LGiU’s research for Under Construction, released recently in partnership with Mears, shows that local government is not yet in a position to play that role effectively. The majority of housing officers responding to our survey had relatively traditional views of local government’s role in housing supply as direct deliverers. We also found that alternative models and partnerships, such as joint ventures, wholly owned companies and special purpose vehicles, were not widespread across the sector.
After years of underinvestment in housing departments, many local authorities lack the necessary skills and confidence, while structural barriers often prevent housing, planning, infrastructure and design priorities from aligning properly within organisations.
There are pockets of innovation that demonstrate some of the things that councils could do to make the most of the opportunities available to them and to enable housing development for their communities. Some of these are detailed in the report, which also makes some recommendations that may help local government to move in the right direction on this issue:
Promote leadership and innovation to turn political will into reality Local authorities are fast being expected to occupy a new role that involves facilitation, commissioning and adaptability. Housing strategies should fit with this wider shift.

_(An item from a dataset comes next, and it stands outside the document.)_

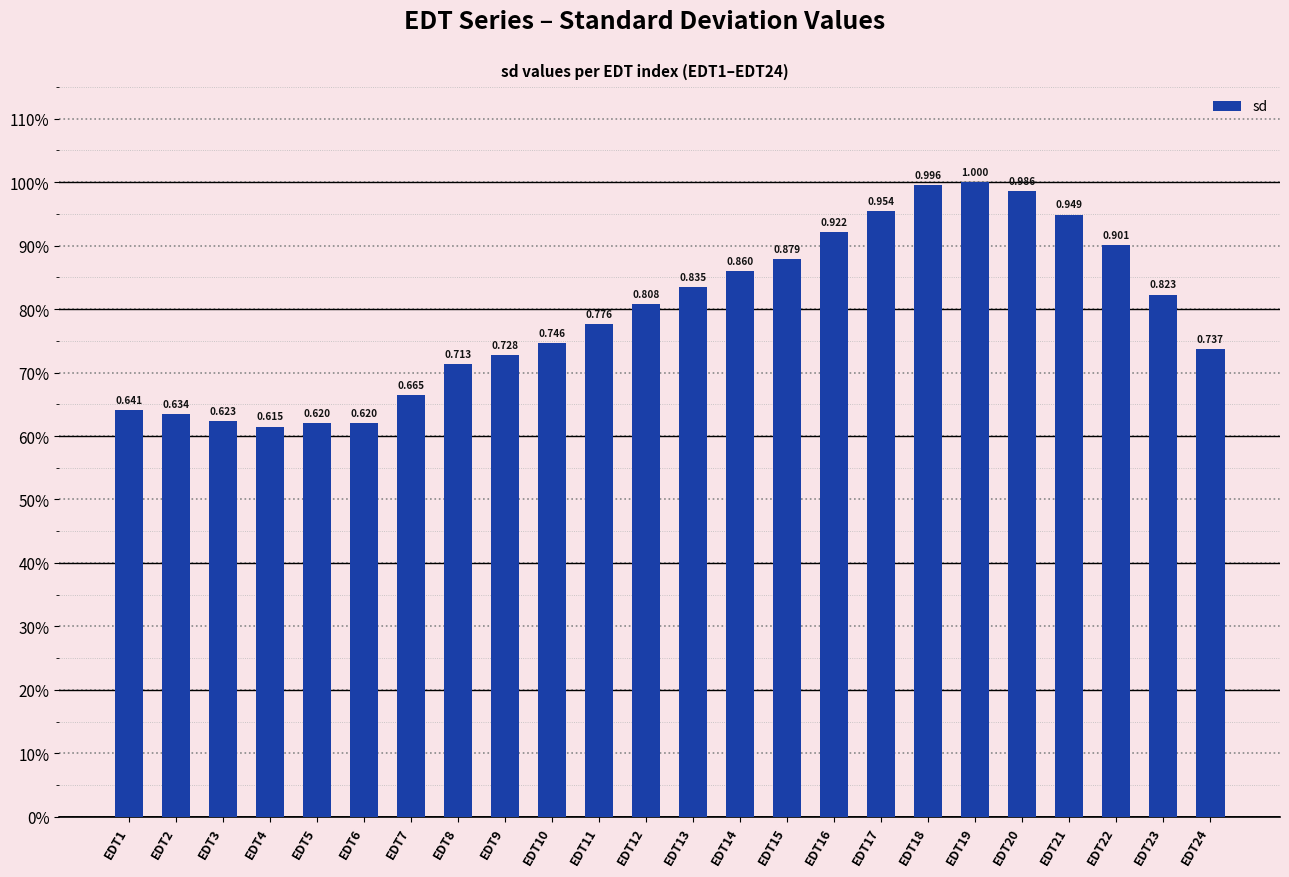

Reading right to left, transcribe all the data shown in this chart.

EDT24=0.7	EDT23=0.8	EDT22=0.9	EDT21=0.9	EDT20=1.0	EDT19=1.0	EDT18=1.0	EDT17=1.0	EDT16=0.9	EDT15=0.9	EDT14=0.9	EDT13=0.8	EDT12=0.8	EDT11=0.8	EDT10=0.7	EDT9=0.7	EDT8=0.7	EDT7=0.7	EDT6=0.6	EDT5=0.6	EDT4=0.6	EDT3=0.6	EDT2=0.6	EDT1=0.6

Address their skills gaps Councils will need to develop their skills and capacities, in order to address gaps in market intelligence, viability assessment, procurement, design and partnership building. There are also significant gaps in construction skills, which councils would do well to address as part of wider growth strategies. Regional partnerships could help significantly with this.
Consider housing deals and combined housing authorities Councils should consider how they can place housing at the centre of their devolution proposals, especially in the context of the Cities and Local Government Devolution Bill. This would also have the advantage of encouraging more long-term, strategic planning and could open up opportunities to pool resources and skills.
Rethink departmental structures Councils should consider how their departmental structures support or impede innovation and leadership in housing development. Implementing a comprehensive housing strategy requires teamwork and partnerships within councils. Organisational structures can have a huge effect on these relationships and councils should consider consolidating their planning and housing and regeneration teams.
Despite serious challenges there is a growing consensus around a positive understanding of what councils can do. But they need to step up to the plate to make the most of the opportunities available. Action may entail risk, but the opportunity cost of inaction could be far greater.